(Records from a data collection)

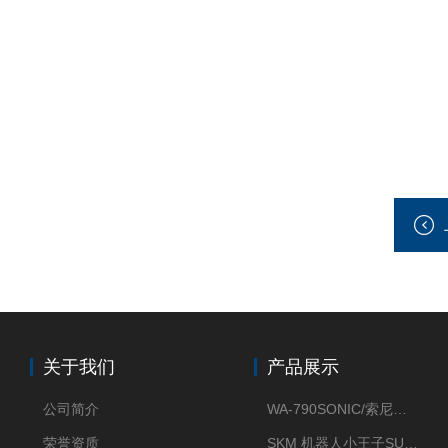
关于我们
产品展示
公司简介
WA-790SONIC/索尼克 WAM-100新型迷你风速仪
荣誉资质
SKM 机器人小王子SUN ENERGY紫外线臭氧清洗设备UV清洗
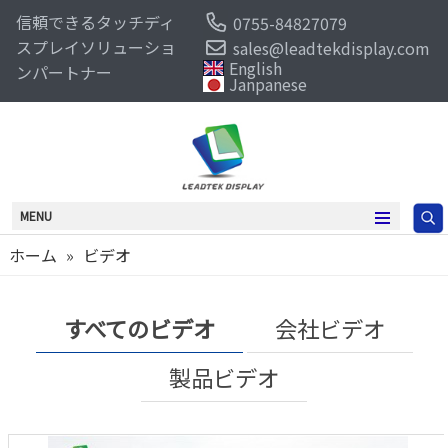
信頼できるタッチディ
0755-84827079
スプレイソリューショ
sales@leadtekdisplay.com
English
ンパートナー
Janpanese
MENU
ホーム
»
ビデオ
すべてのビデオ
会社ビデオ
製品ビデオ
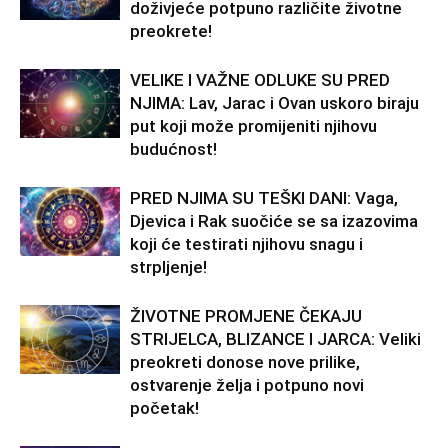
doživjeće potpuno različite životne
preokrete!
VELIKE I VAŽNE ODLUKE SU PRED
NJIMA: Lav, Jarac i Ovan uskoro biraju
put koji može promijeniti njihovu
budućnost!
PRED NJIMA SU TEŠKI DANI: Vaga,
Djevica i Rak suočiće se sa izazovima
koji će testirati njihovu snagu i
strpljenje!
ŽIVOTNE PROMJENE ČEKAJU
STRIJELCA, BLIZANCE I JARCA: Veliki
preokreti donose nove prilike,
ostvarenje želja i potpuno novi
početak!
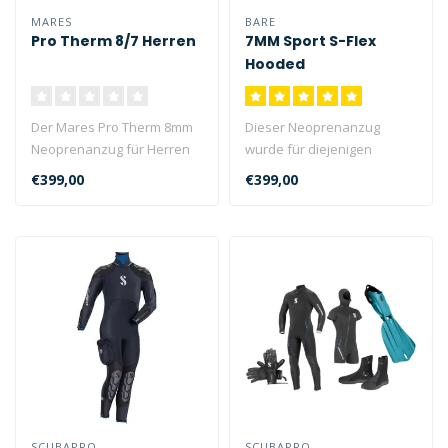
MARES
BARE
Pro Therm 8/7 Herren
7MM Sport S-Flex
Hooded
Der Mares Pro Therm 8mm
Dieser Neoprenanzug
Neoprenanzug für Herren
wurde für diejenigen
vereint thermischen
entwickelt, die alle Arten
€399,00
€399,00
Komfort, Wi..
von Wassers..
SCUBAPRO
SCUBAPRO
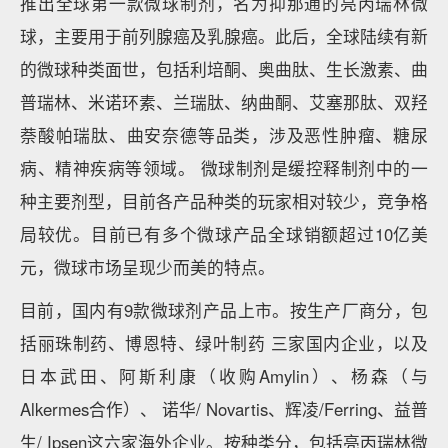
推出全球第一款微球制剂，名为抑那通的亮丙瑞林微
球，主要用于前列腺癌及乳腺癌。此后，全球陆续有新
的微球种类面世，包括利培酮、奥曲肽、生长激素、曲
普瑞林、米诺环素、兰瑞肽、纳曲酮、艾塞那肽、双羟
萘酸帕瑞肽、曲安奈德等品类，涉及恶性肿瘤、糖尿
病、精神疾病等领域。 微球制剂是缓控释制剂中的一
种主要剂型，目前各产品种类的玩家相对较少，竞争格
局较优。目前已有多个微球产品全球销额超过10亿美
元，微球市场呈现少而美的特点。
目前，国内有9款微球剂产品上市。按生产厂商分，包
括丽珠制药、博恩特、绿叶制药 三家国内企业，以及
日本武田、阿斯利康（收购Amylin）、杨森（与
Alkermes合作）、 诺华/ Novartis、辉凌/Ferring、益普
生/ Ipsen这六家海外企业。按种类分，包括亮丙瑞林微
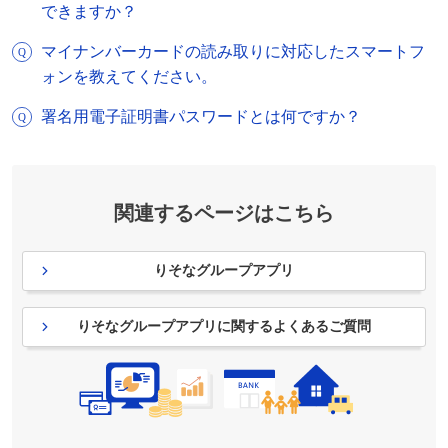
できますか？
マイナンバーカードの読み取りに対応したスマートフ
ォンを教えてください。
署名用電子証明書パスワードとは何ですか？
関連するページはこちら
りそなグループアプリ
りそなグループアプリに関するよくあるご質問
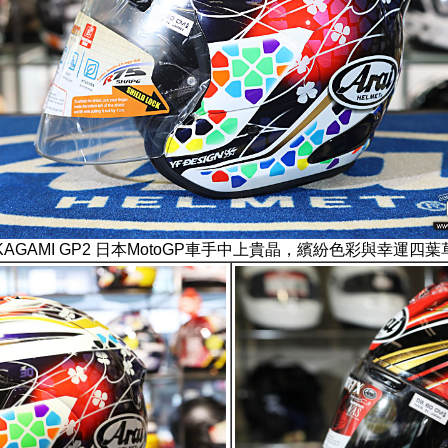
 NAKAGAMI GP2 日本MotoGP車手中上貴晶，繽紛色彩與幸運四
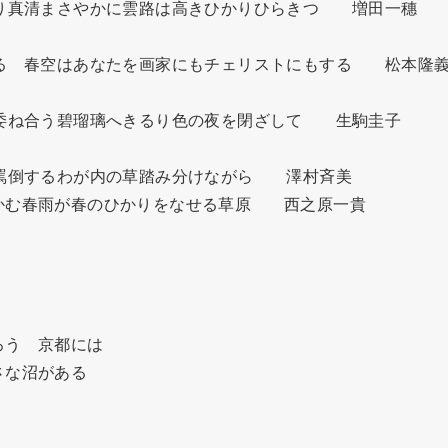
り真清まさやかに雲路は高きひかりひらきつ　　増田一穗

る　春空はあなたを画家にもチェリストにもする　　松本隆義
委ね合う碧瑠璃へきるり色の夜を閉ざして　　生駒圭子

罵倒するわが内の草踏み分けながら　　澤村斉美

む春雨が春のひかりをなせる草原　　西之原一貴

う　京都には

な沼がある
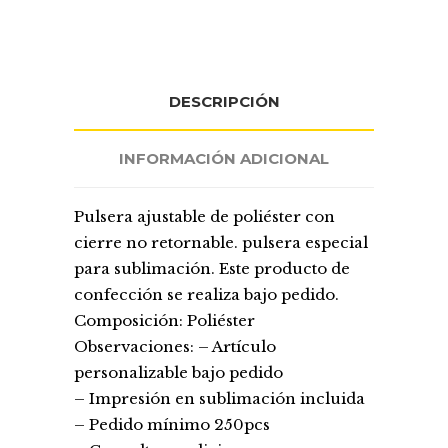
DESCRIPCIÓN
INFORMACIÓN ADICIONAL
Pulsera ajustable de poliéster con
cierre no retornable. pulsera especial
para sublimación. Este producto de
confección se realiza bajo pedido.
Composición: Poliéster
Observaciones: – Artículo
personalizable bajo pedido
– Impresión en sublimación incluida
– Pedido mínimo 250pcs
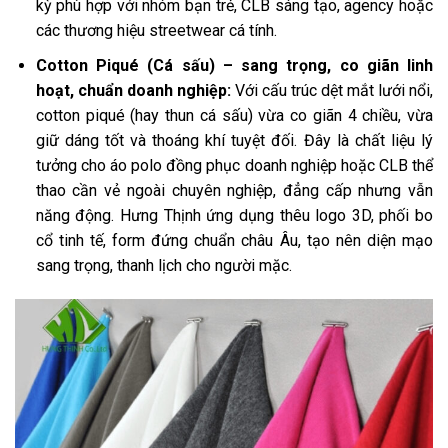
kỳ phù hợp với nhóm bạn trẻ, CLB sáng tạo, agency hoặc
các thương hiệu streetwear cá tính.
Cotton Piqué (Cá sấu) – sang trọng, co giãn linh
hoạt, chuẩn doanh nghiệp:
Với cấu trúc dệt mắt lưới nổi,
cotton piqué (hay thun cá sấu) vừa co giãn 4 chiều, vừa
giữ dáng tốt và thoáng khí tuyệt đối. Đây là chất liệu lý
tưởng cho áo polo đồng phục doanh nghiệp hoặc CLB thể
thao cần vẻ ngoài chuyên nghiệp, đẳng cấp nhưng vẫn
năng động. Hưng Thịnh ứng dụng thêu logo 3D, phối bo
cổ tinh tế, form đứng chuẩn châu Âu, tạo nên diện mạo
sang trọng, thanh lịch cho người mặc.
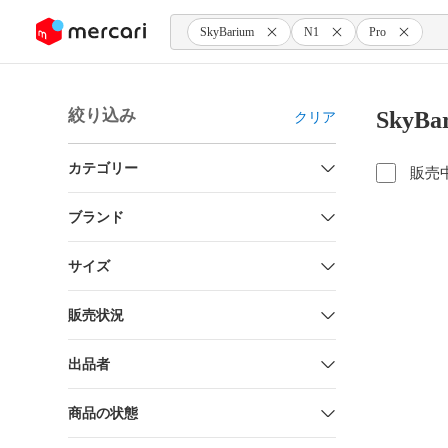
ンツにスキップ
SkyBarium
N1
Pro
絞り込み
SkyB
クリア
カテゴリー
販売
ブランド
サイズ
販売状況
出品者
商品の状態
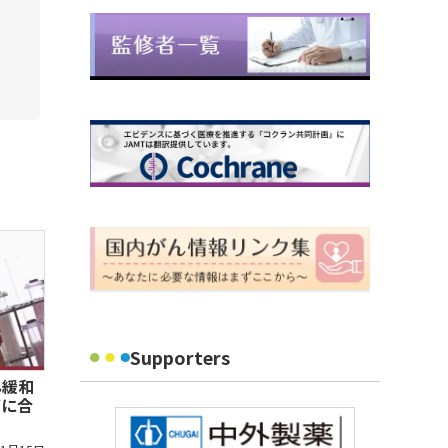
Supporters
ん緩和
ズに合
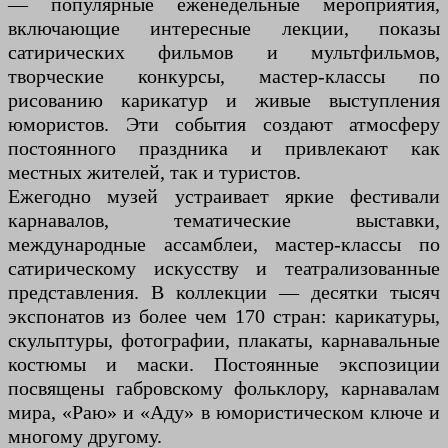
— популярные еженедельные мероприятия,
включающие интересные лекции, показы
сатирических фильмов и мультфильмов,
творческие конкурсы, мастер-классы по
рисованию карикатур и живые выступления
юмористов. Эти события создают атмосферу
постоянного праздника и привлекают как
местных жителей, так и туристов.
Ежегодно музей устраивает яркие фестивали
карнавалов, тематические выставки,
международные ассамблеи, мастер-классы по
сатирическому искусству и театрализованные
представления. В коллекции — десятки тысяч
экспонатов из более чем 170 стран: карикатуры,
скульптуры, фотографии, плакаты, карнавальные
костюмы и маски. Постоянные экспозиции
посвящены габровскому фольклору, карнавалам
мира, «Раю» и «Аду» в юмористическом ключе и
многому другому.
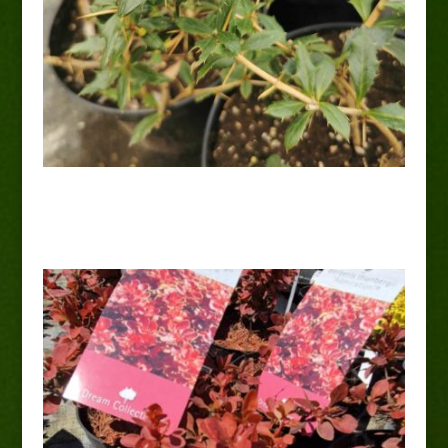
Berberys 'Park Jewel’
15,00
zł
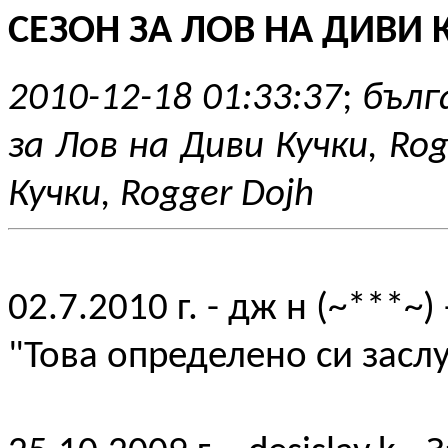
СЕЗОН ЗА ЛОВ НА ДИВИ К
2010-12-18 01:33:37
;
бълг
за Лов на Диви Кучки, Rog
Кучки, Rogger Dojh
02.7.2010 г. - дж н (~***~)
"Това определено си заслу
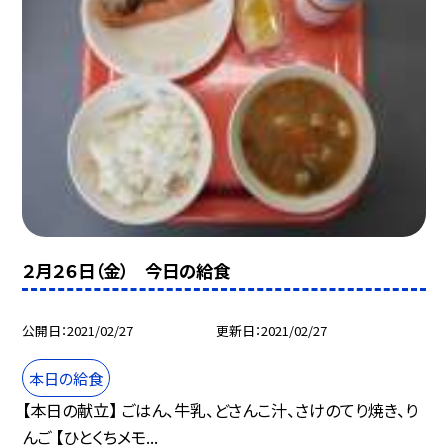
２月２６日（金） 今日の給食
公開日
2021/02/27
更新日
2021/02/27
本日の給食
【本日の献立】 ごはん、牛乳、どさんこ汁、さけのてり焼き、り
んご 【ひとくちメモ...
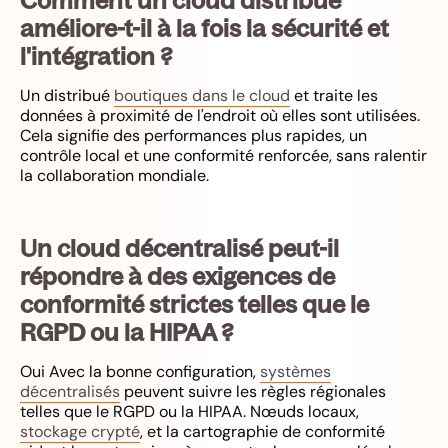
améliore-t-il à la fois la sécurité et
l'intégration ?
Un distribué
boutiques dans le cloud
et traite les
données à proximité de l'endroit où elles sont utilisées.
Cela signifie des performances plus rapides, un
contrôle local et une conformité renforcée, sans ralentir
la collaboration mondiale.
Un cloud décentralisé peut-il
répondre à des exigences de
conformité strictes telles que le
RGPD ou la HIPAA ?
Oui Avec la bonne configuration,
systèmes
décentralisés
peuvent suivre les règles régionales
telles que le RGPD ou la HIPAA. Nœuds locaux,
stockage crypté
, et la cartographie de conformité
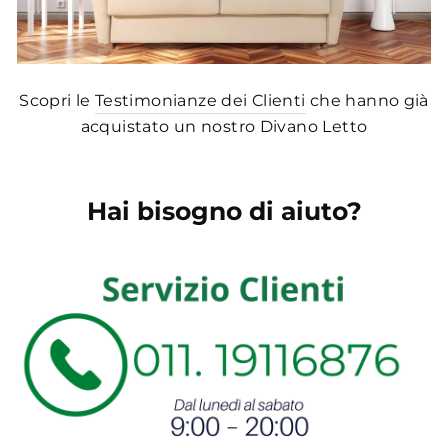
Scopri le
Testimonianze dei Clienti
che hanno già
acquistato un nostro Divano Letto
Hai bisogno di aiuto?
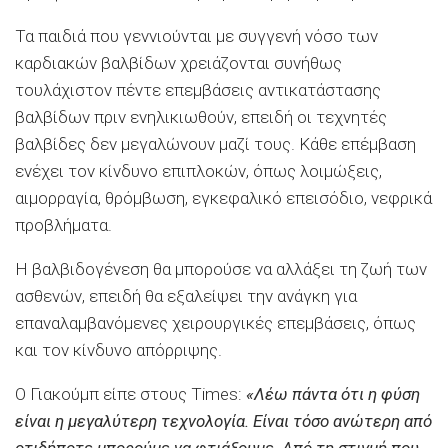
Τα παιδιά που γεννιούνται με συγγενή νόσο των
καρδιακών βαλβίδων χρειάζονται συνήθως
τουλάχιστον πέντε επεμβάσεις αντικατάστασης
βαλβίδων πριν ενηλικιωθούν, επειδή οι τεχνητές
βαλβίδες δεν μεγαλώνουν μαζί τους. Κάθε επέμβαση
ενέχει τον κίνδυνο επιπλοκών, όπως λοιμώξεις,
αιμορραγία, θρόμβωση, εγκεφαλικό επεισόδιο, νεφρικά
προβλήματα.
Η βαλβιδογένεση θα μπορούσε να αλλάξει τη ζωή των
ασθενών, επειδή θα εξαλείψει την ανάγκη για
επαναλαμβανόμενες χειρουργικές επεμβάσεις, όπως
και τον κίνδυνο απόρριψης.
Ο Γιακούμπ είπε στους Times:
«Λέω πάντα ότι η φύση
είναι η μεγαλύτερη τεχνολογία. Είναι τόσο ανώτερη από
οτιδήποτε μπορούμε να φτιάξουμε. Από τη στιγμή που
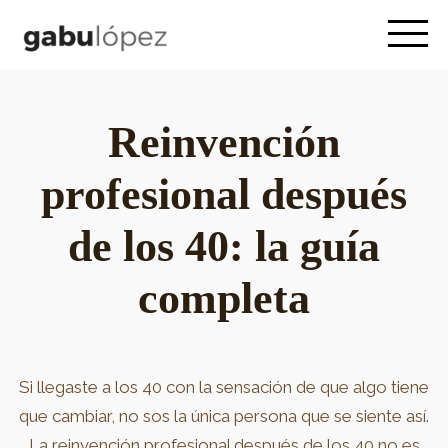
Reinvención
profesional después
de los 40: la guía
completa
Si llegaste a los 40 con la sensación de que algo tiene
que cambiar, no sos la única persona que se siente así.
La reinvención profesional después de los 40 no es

▶ How to complete this task:
Copy exactly what appears in the entries, beginning with the first line and ending with the line that has "cổ tinh tế, form", but not the pictures.

▶ Response to this task:
关于我们
产品展示
公司简介
WA-790SONIC/索尼克 WAM-100新型迷你风速仪
荣誉资质
SKM 机器人小王子SUN ENERGY紫外线臭氧清洗设备UV清洗
信頼できるタッチディ
0755-84827079
スプレイソリューショ
sales@leadtekdisplay.com
English
ンパートナー
Janpanese
MENU
ホーム
»
ビデオ
すべてのビデオ
会社ビデオ
製品ビデオ
doživjeće potpuno različite životne
preokrete!
VELIKE I VAŽNE ODLUKE SU PRED
NJIMA: Lav, Jarac i Ovan uskoro biraju
put koji može promijeniti njihovu
budućnost!
PRED NJIMA SU TEŠKI DANI: Vaga,
Djevica i Rak suočiće se sa izazovima
koji će testirati njihovu snagu i
strpljenje!
ŽIVOTNE PROMJENE ČEKAJU
STRIJELCA, BLIZANCE I JARCA: Veliki
preokreti donose nove prilike,
ostvarenje želja i potpuno novi
početak!
MARES
BARE
Pro Therm 8/7 Herren
7MM Sport S-Flex
Hooded
Der Mares Pro Therm 8mm
Dieser Neoprenanzug
Neoprenanzug für Herren
wurde für diejenigen
vereint thermischen
entwickelt, die alle Arten
€399,00
€399,00
Komfort, Wi..
von Wassers..
SCUBAPRO
SCUBAPRO
推出全球第一款微球制剂，名为抑那通的亮丙瑞林微
球，主要用于前列腺癌及乳腺癌。此后，全球陆续有新
的微球种类面世，包括利培酮、奥曲肽、生长激素、曲
普瑞林、米诺环素、兰瑞肽、纳曲酮、艾塞那肽、双羟
萘酸帕瑞肽、曲安奈德等品类，涉及恶性肿瘤、糖尿
病、精神疾病等领域。 微球制剂是缓控释制剂中的一
种主要剂型，目前各产品种类的玩家相对较少，竞争格
局较优。目前已有多个微球产品全球销额超过10亿美
元，微球市场呈现少而美的特点。
目前，国内有9款微球剂产品上市。按生产厂商分，包
括丽珠制药、博恩特、绿叶制药 三家国内企业，以及
日本武田、阿斯利康（收购Amylin）、杨森（与
Alkermes合作）、 诺华/ Novartis、辉凌/Ferring、益普
生/ Ipsen这六家海外企业。按种类分，包括亮丙瑞林微
できますか？
マイナンバーカードの読み取りに対応したスマートフ
ォンを教えてください。
署名用電子証明書パスワードとは何ですか？
関連するページはこちら
りそなグループアプリ
りそなグループアプリに関するよくあるご質問
 NAKAGAMI GP2 日本MotoGP車手中上貴晶，繽紛色彩與幸運四
り真清まさやかに雲路は高きひかりひらきつ　　増田一穗

る　春空はあなたを画家にもチェリストにもする　　松本隆義
委ね合う碧瑠璃へきるり色の夜を閉ざして　　生駒圭子

罵倒するわが内の草踏み分けながら　　澤村斉美

む春雨が春のひかりをなせる草原　　西之原一貴

う　京都には

な沼がある
DESCRIPCIÓN
INFORMACIÓN ADICIONAL
Pulsera ajustable de poliéster con
cierre no retornable. pulsera especial
para sublimación. Este producto de
confección se realiza bajo pedido.
Composición: Poliéster
Observaciones: – Artículo
personalizable bajo pedido
– Impresión en sublimación incluida
– Pedido mínimo 250pcs
kỳ phù hợp với nhóm bạn trẻ, CLB sáng tạo, agency hoặc
các thương hiệu streetwear cá tính.
Cotton Piqué (Cá sấu) – sang trọng, co giãn linh
hoạt, chuẩn doanh nghiệp:
Với cấu trúc dệt mắt lưới nổi,
cotton piqué (hay thun cá sấu) vừa co giãn 4 chiều, vừa
giữ dáng tốt và thoáng khí tuyệt đối. Đây là chất liệu lý
tưởng cho áo polo đồng phục doanh nghiệp hoặc CLB thể
thao cần vẻ ngoài chuyên nghiệp, đẳng cấp nhưng vẫn
năng động. Hưng Thịnh ứng dụng thêu logo 3D, phối bo
cổ tinh tế, form đứng chuẩn châu Âu, tạo nên diện mạo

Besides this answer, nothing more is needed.